Saved data entries
________________

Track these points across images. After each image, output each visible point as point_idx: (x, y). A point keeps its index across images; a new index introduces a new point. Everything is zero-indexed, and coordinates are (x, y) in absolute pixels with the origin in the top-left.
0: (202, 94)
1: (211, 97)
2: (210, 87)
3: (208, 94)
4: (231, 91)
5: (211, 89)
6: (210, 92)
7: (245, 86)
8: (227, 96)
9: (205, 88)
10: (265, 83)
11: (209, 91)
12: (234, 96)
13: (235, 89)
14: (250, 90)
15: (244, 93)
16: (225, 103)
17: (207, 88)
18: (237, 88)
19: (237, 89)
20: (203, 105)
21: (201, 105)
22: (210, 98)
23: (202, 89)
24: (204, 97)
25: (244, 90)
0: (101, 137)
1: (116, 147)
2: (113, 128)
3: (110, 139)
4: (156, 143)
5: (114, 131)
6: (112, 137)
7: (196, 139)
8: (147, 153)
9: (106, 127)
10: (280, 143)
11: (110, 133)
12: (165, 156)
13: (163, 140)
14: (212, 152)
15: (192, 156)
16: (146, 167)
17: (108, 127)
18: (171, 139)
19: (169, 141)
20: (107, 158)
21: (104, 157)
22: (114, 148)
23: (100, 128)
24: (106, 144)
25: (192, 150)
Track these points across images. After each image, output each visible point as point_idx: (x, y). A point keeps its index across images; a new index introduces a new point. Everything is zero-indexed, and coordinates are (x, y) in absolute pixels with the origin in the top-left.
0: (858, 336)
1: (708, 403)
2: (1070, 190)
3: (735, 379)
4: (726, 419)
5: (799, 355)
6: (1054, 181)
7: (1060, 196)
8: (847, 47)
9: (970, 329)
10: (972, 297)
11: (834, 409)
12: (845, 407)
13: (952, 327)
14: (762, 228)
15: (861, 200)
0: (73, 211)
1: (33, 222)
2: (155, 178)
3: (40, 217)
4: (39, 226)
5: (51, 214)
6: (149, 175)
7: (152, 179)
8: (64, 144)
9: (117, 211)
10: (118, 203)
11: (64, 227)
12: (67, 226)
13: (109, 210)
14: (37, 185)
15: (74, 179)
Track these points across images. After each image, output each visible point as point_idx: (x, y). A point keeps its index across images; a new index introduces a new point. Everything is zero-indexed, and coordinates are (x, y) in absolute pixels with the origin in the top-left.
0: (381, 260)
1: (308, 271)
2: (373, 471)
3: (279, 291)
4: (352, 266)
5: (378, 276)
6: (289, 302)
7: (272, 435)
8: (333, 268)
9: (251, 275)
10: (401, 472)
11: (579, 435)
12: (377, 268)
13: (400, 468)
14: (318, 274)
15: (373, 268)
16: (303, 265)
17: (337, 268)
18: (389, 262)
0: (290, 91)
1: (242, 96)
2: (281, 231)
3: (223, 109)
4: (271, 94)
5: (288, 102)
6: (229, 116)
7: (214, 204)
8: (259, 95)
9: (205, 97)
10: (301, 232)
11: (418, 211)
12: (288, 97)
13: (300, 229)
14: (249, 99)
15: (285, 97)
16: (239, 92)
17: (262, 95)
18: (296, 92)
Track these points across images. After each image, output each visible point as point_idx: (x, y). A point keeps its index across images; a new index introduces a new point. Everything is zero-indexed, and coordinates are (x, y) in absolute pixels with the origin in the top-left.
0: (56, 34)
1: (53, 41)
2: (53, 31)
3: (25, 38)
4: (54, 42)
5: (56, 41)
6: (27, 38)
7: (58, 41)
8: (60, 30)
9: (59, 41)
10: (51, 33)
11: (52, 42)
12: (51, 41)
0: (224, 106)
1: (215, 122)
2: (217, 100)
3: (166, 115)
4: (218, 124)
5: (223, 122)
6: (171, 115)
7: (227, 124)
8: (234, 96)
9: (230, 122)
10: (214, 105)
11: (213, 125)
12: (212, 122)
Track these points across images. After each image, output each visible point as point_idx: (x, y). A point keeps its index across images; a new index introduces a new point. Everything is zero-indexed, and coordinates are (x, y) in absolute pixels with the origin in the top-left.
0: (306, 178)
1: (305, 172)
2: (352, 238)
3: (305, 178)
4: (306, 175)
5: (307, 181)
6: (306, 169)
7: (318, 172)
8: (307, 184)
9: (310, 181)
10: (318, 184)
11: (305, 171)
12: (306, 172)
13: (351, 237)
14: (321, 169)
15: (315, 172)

________________

— Your task —
Write out only the lines that run from the line containing "17: (207, 88)" through the line containing "24: (204, 97)", both included, exactly as they appear above.

— Answer —
17: (207, 88)
18: (237, 88)
19: (237, 89)
20: (203, 105)
21: (201, 105)
22: (210, 98)
23: (202, 89)
24: (204, 97)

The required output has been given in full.